_What is expected_:
Where a line below holds the string "Sensoren", that line goes into the answer.

Page-level text extractions:

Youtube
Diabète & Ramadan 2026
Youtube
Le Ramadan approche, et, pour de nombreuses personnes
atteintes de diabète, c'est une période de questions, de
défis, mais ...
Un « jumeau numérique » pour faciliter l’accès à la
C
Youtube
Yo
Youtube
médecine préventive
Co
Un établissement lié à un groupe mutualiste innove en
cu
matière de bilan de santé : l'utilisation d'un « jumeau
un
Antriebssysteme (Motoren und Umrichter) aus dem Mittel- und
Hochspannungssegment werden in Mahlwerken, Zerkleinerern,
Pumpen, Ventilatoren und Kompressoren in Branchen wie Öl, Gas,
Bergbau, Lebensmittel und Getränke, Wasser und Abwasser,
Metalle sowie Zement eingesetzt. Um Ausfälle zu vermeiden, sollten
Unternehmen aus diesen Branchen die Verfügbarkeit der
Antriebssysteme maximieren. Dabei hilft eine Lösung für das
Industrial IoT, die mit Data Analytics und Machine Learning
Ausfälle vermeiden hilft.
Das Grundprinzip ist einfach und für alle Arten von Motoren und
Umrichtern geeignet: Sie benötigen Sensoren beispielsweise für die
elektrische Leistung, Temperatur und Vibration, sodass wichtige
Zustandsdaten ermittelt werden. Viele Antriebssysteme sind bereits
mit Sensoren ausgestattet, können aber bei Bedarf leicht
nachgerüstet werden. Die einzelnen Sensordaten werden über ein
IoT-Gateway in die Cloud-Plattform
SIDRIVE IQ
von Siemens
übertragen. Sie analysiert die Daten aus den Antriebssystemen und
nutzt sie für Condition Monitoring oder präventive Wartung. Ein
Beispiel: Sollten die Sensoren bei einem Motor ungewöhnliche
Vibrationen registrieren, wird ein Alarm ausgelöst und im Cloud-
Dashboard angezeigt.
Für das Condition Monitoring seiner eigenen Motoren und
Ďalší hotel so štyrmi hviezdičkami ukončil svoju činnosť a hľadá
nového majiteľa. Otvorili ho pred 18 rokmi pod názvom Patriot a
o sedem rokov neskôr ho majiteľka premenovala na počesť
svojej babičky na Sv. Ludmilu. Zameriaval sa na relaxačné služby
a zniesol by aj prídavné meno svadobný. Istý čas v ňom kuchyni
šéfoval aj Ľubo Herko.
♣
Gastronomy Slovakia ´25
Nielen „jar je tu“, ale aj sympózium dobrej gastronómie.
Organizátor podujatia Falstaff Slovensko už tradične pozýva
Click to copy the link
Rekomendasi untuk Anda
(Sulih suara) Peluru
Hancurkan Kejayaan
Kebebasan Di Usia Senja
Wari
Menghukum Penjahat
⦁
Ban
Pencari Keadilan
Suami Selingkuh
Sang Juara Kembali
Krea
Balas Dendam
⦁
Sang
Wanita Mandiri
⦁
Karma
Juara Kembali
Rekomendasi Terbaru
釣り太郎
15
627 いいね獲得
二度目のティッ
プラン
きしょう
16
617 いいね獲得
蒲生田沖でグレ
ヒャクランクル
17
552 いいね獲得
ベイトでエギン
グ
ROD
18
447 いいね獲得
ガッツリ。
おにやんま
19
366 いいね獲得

_Written response_:
Umrichtern geeignet: Sie benötigen Sensoren beispielsweise für die
mit Sensoren ausgestattet, können aber bei Bedarf leicht
Beispiel: Sollten die Sensoren bei einem Motor ungewöhnliche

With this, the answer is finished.